BEGIN Records supplied

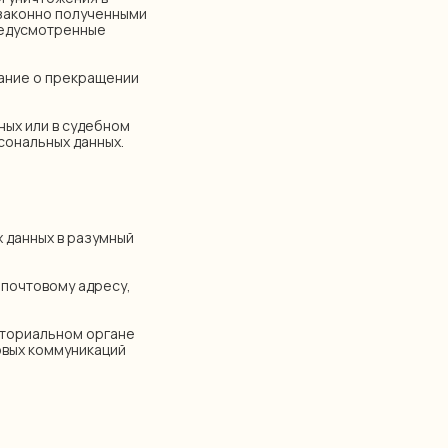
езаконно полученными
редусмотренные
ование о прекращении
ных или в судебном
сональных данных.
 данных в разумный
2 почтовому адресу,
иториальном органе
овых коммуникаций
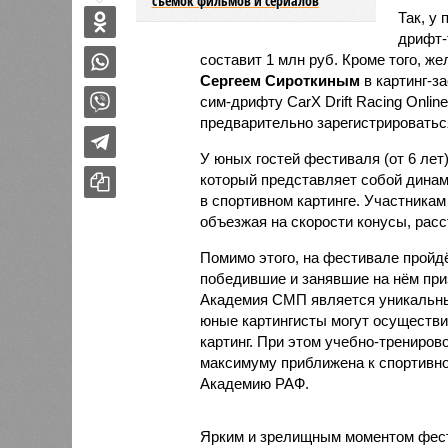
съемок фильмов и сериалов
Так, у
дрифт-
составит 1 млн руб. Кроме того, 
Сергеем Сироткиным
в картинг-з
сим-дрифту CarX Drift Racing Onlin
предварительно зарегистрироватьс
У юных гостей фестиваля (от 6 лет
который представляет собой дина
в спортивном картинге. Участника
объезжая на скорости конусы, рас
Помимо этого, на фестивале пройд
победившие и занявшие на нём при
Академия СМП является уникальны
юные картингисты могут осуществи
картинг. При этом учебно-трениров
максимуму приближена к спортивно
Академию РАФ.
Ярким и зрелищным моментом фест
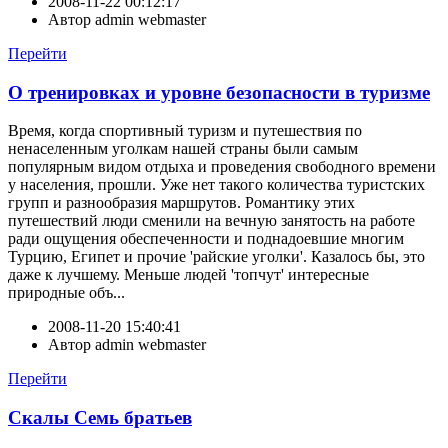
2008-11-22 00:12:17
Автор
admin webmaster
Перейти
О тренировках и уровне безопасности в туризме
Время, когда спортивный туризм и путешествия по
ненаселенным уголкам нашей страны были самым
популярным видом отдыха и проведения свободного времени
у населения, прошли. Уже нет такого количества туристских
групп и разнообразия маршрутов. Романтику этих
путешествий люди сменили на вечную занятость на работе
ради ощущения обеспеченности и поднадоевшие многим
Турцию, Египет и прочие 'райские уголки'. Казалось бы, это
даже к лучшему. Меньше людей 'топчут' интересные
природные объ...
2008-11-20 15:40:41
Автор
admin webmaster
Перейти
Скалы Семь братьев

END Records supplied

Work instruction:
Lay out the text lines from all of the items above as one numbered list, omitting any blank lines. Leave the pictures out of the answer.

Output below:
1. езаконно полученными
2. редусмотренные
3. ование о прекращении
4. ных или в судебном
5. сональных данных.
6.  данных в разумный
7. 2 почтовому адресу,
8. иториальном органе
9. овых коммуникаций
10. съемок фильмов и сериалов
11. Так, у
12. дрифт-
13. составит 1 млн руб. Кроме того, 
14. Сергеем Сироткиным
15. в картинг-з
16. сим-дрифту CarX Drift Racing Onlin
17. предварительно зарегистрироватьс
18. У юных гостей фестиваля (от 6 лет
19. который представляет собой дина
20. в спортивном картинге. Участника
21. объезжая на скорости конусы, рас
22. Помимо этого, на фестивале пройд
23. победившие и занявшие на нём при
24. Академия СМП является уникальны
25. юные картингисты могут осуществи
26. картинг. При этом учебно-трениров
27. максимуму приближена к спортивно
28. Академию РАФ.
29. Ярким и зрелищным моментом фест
30. 2008-11-22 00:12:17
31. Автор
32. admin webmaster
33. Перейти
34. О тренировках и уровне безопасности в туризме
35. Время, когда спортивный туризм и путешествия по
36. ненаселенным уголкам нашей страны были самым
37. популярным видом отдыха и проведения свободного времени
38. у населения, прошли. Уже нет такого количества туристских
39. групп и разнообразия маршрутов. Романтику этих
40. путешествий люди сменили на вечную занятость на работе
41. ради ощущения обеспеченности и поднадоевшие многим
42. Турцию, Египет и прочие 'райские уголки'. Казалось бы, это
43. даже к лучшему. Меньше людей 'топчут' интересные
44. природные объ...
45. 2008-11-20 15:40:41
46. Автор
47. admin webmaster
48. Перейти
49. Скалы Семь братьев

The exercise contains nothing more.